■ To be done
[1] Reproduce the passage on Public Spaces Protection Orders (PSPOs) word for word, between "Alternatively, we consider" and "and legal representation.", inclusive.
[2] Render this sentence from the passage on Public Spaces Protection Orders in Spanish: "However, it seems unlikely that legal aid will be available in such proceedings and, in practice, it may prove to be extremely difficult for an individual to make out the defence without legal representation."
[3] Write the next few sentences of the passage on challenging Public Spaces Protection Orders, picking up after its final sentence.

■ Document section
====

The defence in ASBCPA 2014 Section 67(3) is of significance and effectively gives an individual the opportunity to argue in the criminal proceedings that the PSPO could not lawfully be used to prohibit or restrict a particular activity, such as occupying an unauthorised encampment or rough sleeping for reasons which we outline below.
However, it seems unlikely that legal aid will be available in such proceedings and, in practice, it may prove to be extremely difficult for an individual to make out the defence without legal representation.
Alternatively, we consider that an individual may be able to challenge a local authority’s decision to use a PSPO to evict rough sleepers or the occupants of an unauthorised encampments by way of judicial review on much the same grounds with the benefit of legal aid and legal representation.

====

■ Raw records
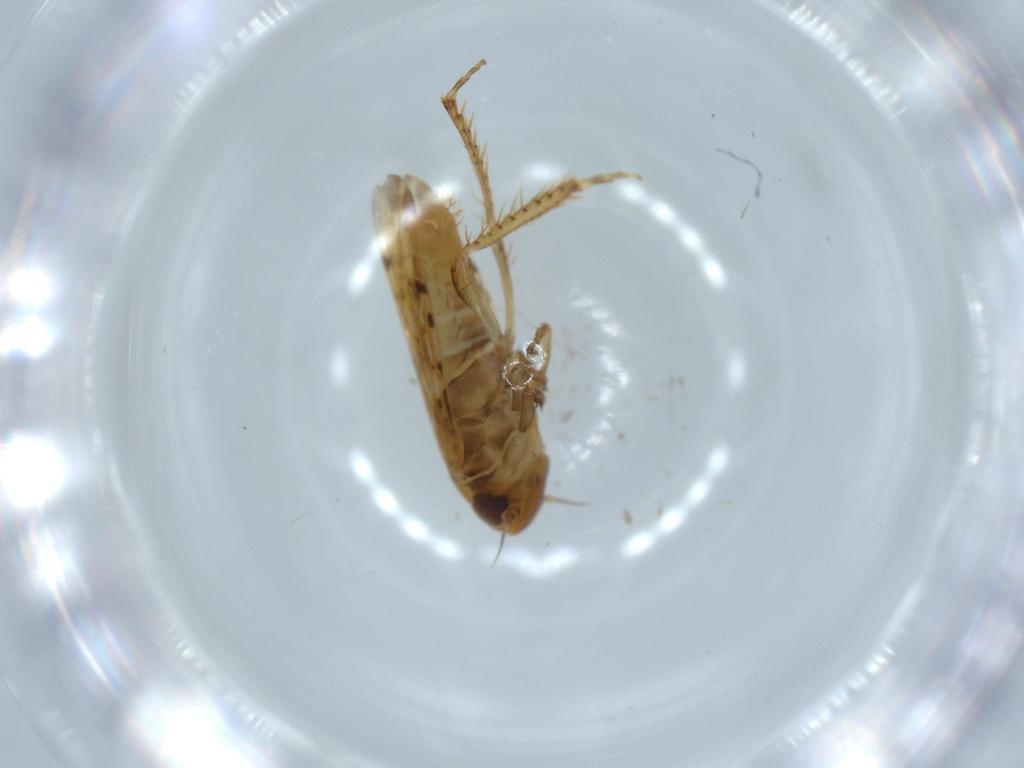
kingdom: Animalia
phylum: Arthropoda
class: Insecta
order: Hemiptera
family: Cicadellidae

====

■ Per-task answers
[1]
Alternatively, we consider that an individual may be able to challenge a local authority’s decision to use a PSPO to evict rough sleepers or the occupants of an unauthorised encampments by way of judicial review on much the same grounds with the benefit of legal aid and legal representation.

[2] Sin embargo, parece poco probable que se disponga de asistencia jurídica gratuita en dichos procedimientos y, en la práctica, puede resultar extremadamente difícil para una persona acreditar la defensa sin representación letrada.

[3]
ASBCPA 2014 Section 72 requires that local authorities must have regard to rights protected by the European Convention on Human Rights and must consult before making a PSPO:
(1) A local authority, in deciding –
(a) Whether to make a Public Spaces Protection Order (under Section 59) and if so what it should include,
(b) Whether to extend the period for which a Public Spaces Protection Order has effect (under Section 60) and if so for how long,
(c) Whether to vary a Public Spaces Protection Order (under Section 61) and if so how, or
(d) Whether to discharge a Public Spaces Protection Order (under Section 61) must have particular regard to the rights or freedom of expression and freedom of assembly set out in Articles 10 and 11 of the Convention.
(3) The local authority must carry out the necessary consultation and the necessary publicity, and the necessary notification (if any) before –
(a) Making a Public Spaces Protection Order,
(b) Extending the period for which a Public Spaces Protection Order has effect, or
(c) Varying or discharging a Public Spaces Protection Order.
The Secretary of State may issue guidance (ASBCPA 2014 Section 73).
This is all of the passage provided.